Sahillerde etkisi daha fazla
Havada yüksek düzeye ulaşan kırmızı tozların insanlarda da solunum sorunlarının artmasına neden olabileceğini belirten Güler şöyle devam etti: “Solunum yollarında tahriş edici etkisi nedeniyle astım krizlerini alevlendirebiliyor. Özellikle sahil bölgelerinde yaşayanlarda etkisi daha fazladır. Sahra tozlarının yoğunlaştığı dönemlerde solunum sistemi yakınmaları nedeniyle acil servislere başvuru sayısında artış görülebilir. KOAH ve astım hastalarının sıkıntıları artabilir.”
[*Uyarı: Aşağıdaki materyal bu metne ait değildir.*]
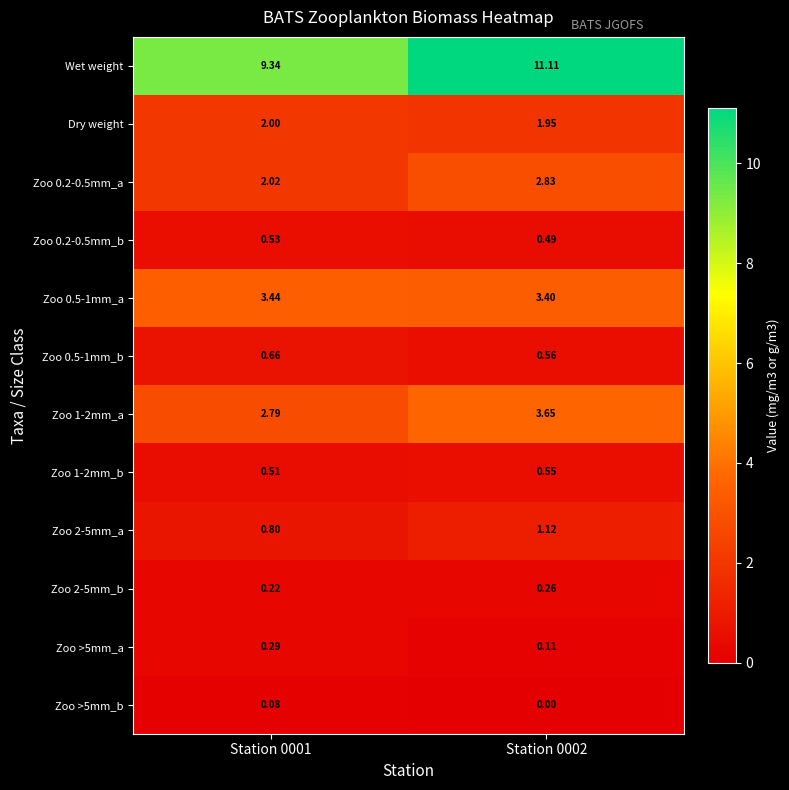

List the series in order of their peak value, highest first.

Wet weight, Zoo 1-2mm_a, Zoo 0.5-1mm_a, Zoo 0.2-0.5mm_a, Dry weight, Zoo 2-5mm_a, Zoo 0.5-1mm_b, Zoo 1-2mm_b, Zoo 0.2-0.5mm_b, Zoo >5mm_a, Zoo 2-5mm_b, Zoo >5mm_b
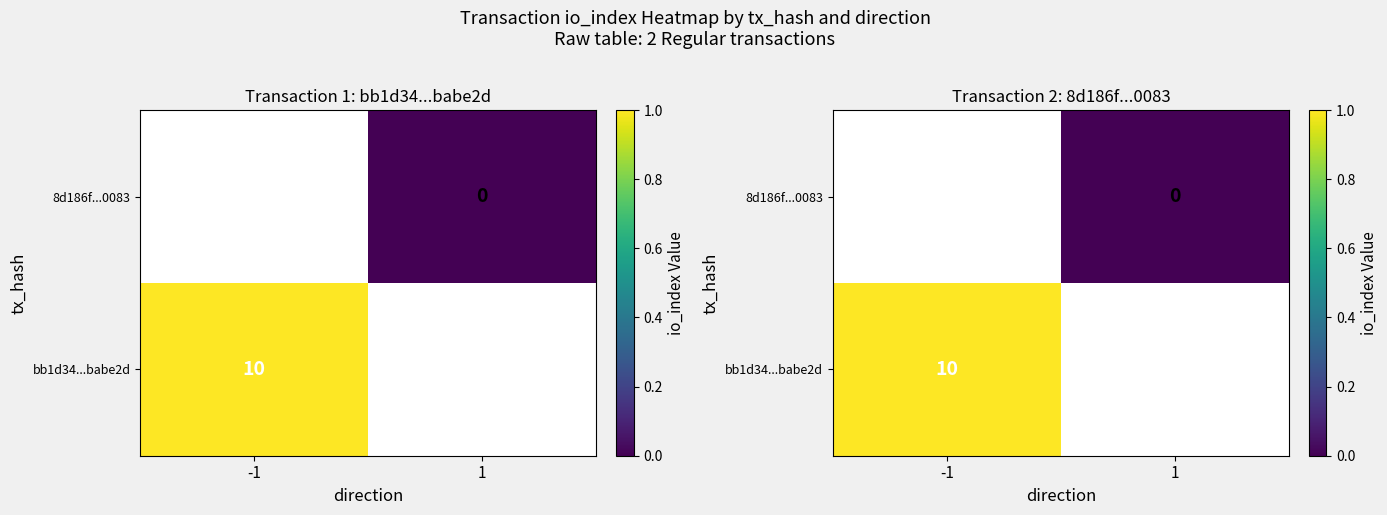

At which label is bb1d34...babe2d closest to 0?

-1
Çöl tozları astımı, solunum ve dolaşım sistemi sorunları olanların belirtilerinin şiddetlenmesine, krizlerin alevlenmesine yol açabiliyor. Güler, “Olumsuz etkileri özellikle yoğun egzoz kirliliği ve nem olan bölgelerde artıyor. Gözlerde yanma ve yaşarmaya yol açabilir” dedi. Sağlıklı insanlarda öksürük, boğazda yanma, göz yaşarması vb. belirtiler dışında olumsuz etki yapmıyor. Ancak göz iltihaplanmaları görülebiliyor. Kumlar çekildikten sonra da birkaç gün sürebiliyor.
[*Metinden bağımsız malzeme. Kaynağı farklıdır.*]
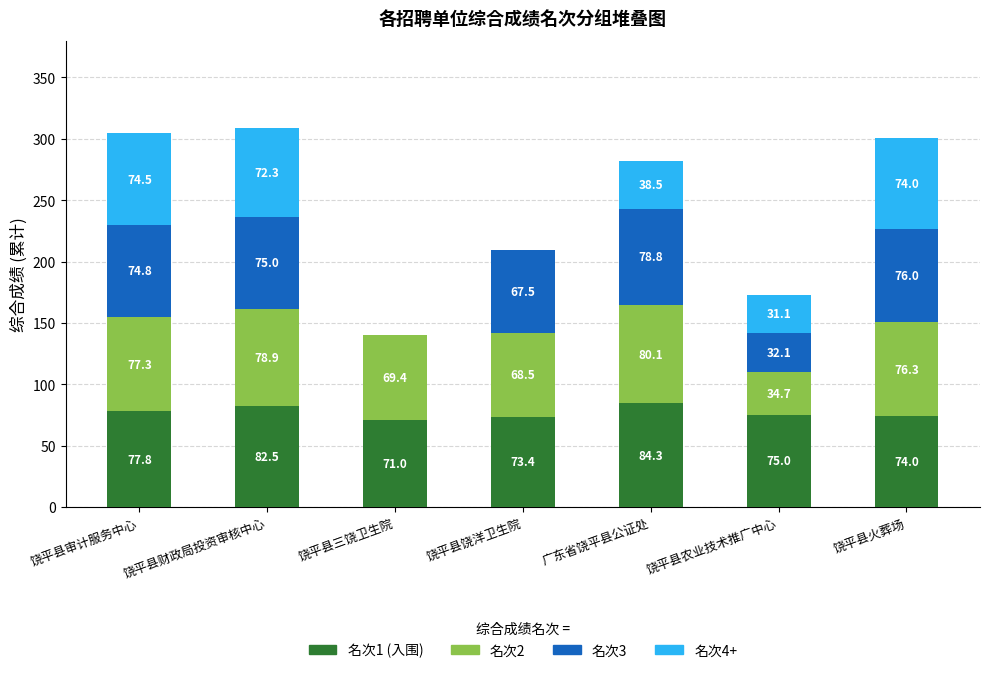

At which category is the sum across all series the highest?

饶平县财政局投资审核中心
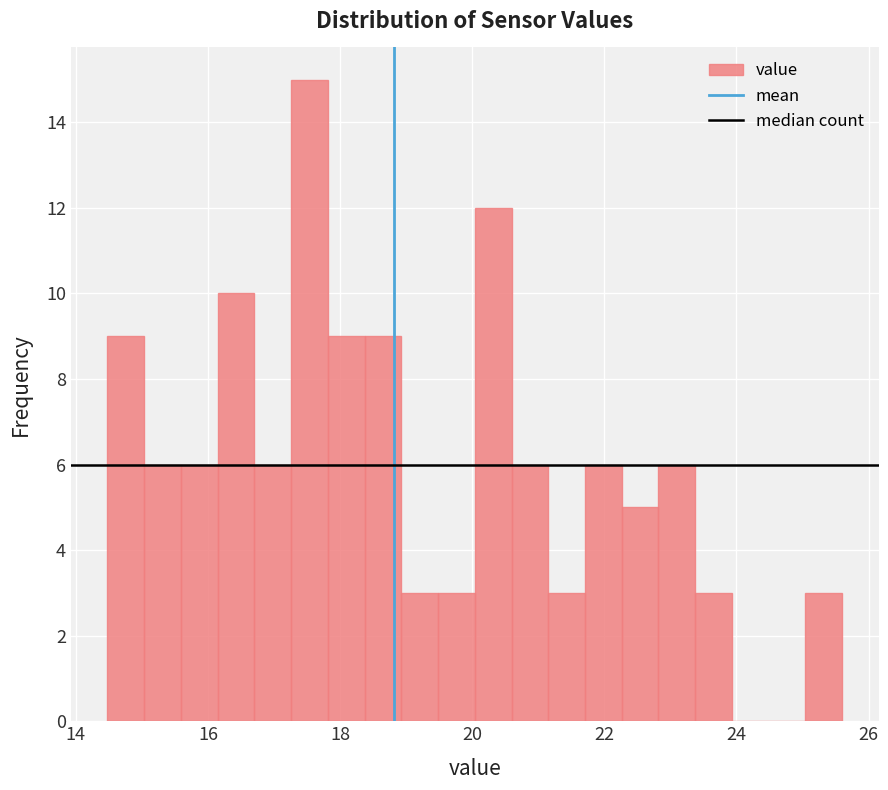

Read against the x-axis, roughly where is the centre of the tallest bar?

17.6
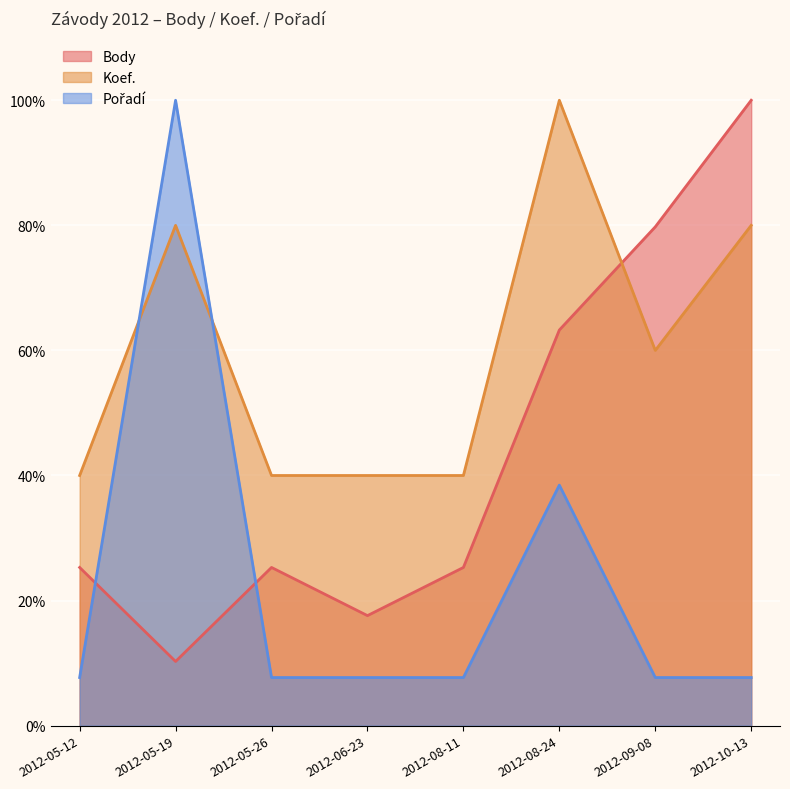

What position from the left is 2012-08-24?

6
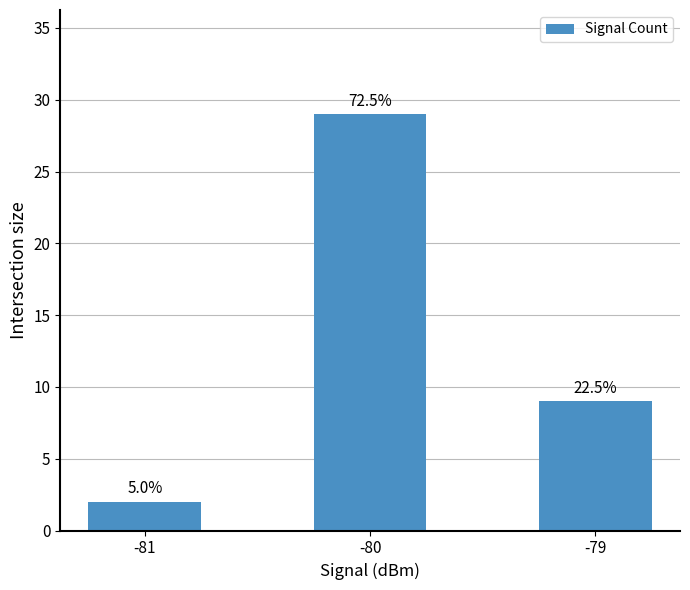

Between -80 and -79, which is larger?

-80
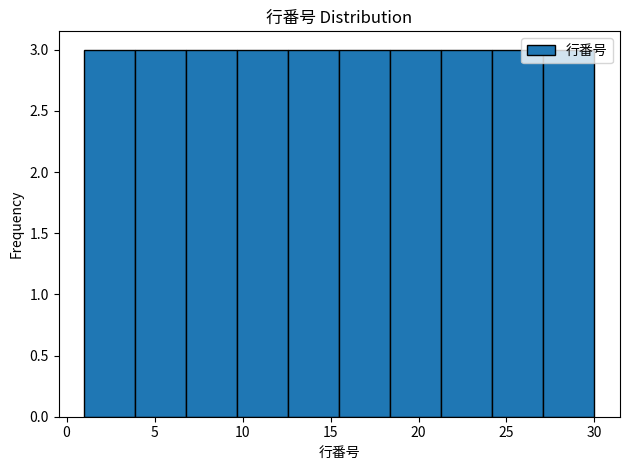

Reading left to right, transcribe this chart: for each bar, give the range it covers on the x-axis and its height. Neither the bar edges nor the heights are printed on the chart, so give them approximately, as read against the axes.

1.0 to 3.9: 3
3.9 to 6.8: 3
6.8 to 9.7: 3
9.7 to 12.6: 3
12.6 to 15.5: 3
15.5 to 18.4: 3
18.4 to 21.3: 3
21.3 to 24.2: 3
24.2 to 27.1: 3
27.1 to 30.0: 3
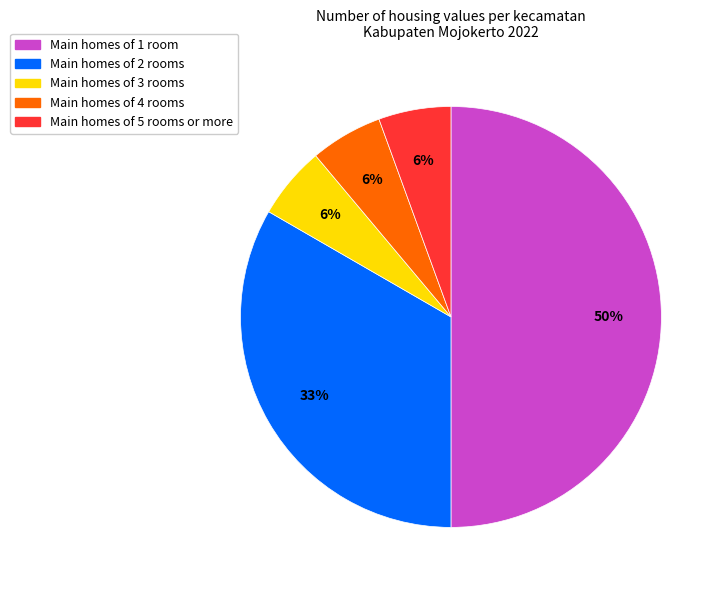

To the nearest percent, what is the difference between the largest and smallest slice percentages?

44%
Meteorolojinin uyarıları izlenmeli
Tozların ulaşmasını engellemek mümkün değil belki ancak kişisel bazı önlemler alınabilir. Güler şu önerilerde bulundu: “Eğer toz fırtınaları sırasında açık havada çalışma zorunluluğu varsa ya da kısa sürede bu havayı solumaktan kurtulma olanağı yoksa parçacıkları süzebilecek bir maske ve hava sızdırmaz bir koruyucu gözlük taşınmalı. Sıcak havalardaki toz fırtınalarında aşırı su kaybı tehlikesi de yüksek. Bu nedenle su içmek unutmamalı. Astımlıların, solunum ve dolaşım sistemi hastalığı olanların ve yaşlıların açık havada ki bedensel etkinliklerden kaçınmaları daha doğru.”
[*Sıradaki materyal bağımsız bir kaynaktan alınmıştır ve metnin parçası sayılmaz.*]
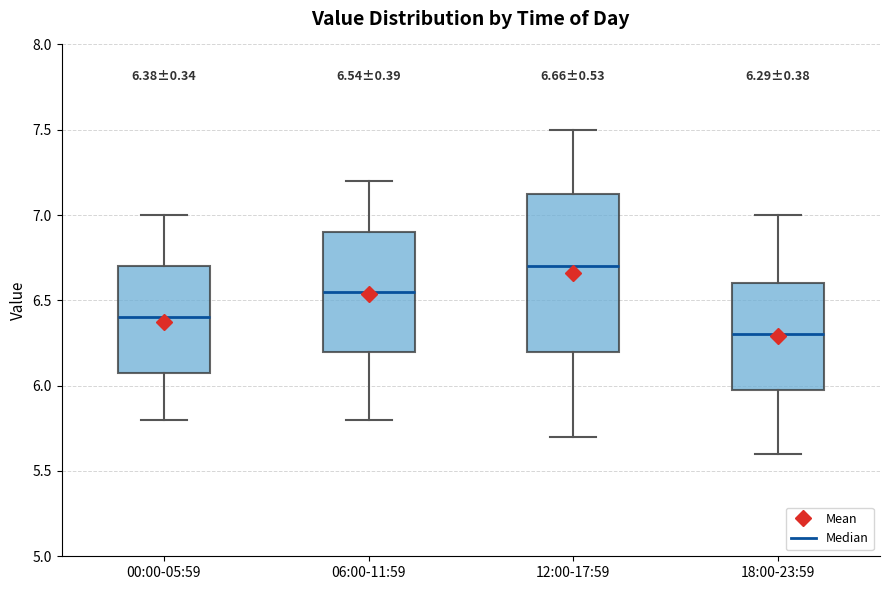

Comparing the boxes themselves (not the whiskers), which one is the tallest?

12:00-17:59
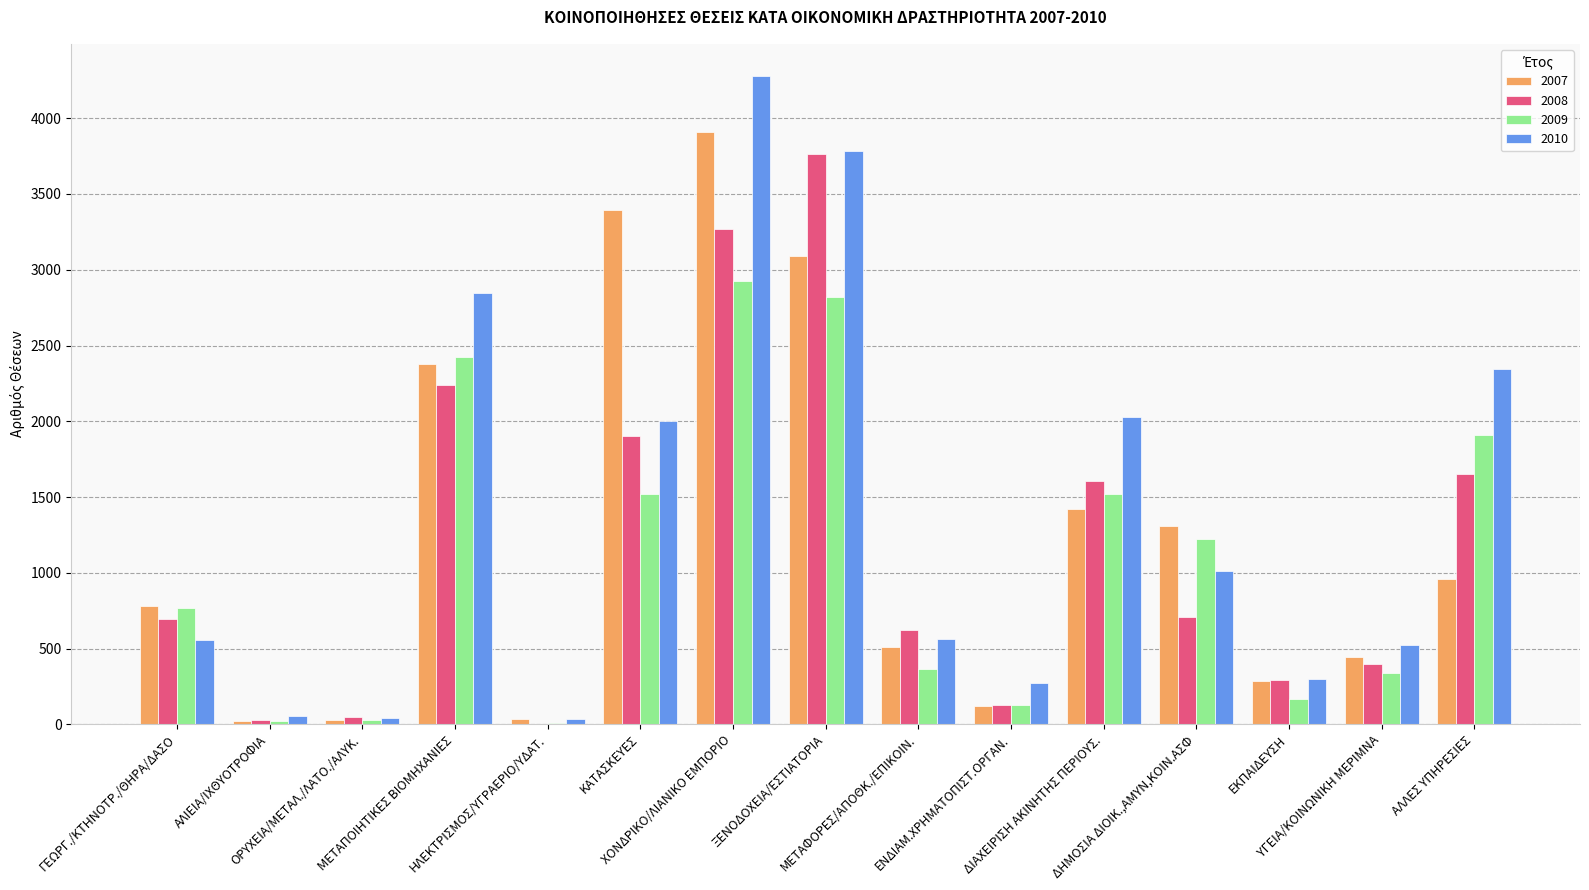

The 2010 series shows 52 at ΑΛΙΕΙΑ/ΙΧΘΥΟΤΡΟΦΙΑ. True or false?

True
Toz fırtınaları genellikle sıcak havalarda ve belirli atmosfer koşullarında oluştuğundan önceden kestirilebiliyor. Bu nedenle hava durumuyla ilgili uyarılar izlenmeli. Toz fırtınası uyarısında görüşün 800 metre ve altına indiği anlamına gelir. Ancak fırtına bulutunun içine düşüldüğünde görüş uzaklığının kısa sürede sıfıra inme olasılığı yüksek. Tozların çok yoğunlaştığı ortamlarda araç kullanırken görüş uzaklığının çok azalabileceğini söyleyen Güler, şöyle uyardı: “Bu durum ülkemizde sık olmasa da ani görüş azalmaları da olabileceğinden güvenlik önerilerine uyulmalı. Eğer kaçınmak mümkünse yoğun toz bölgesine girilmemeli. Yoğun toz taşıyan rüzgâr yol boyunca esiyor ya da yola yaklaşıyorsa yoldan çıkarak, güvenli bir yere park etmeli. Arkadan gelen ve öndeki aracın lambalarını izleme alışkanlığı olan kimi sürücüler aldanarak çarpabildiğinden park edilen arabanın ışıkları yakılmamalı.”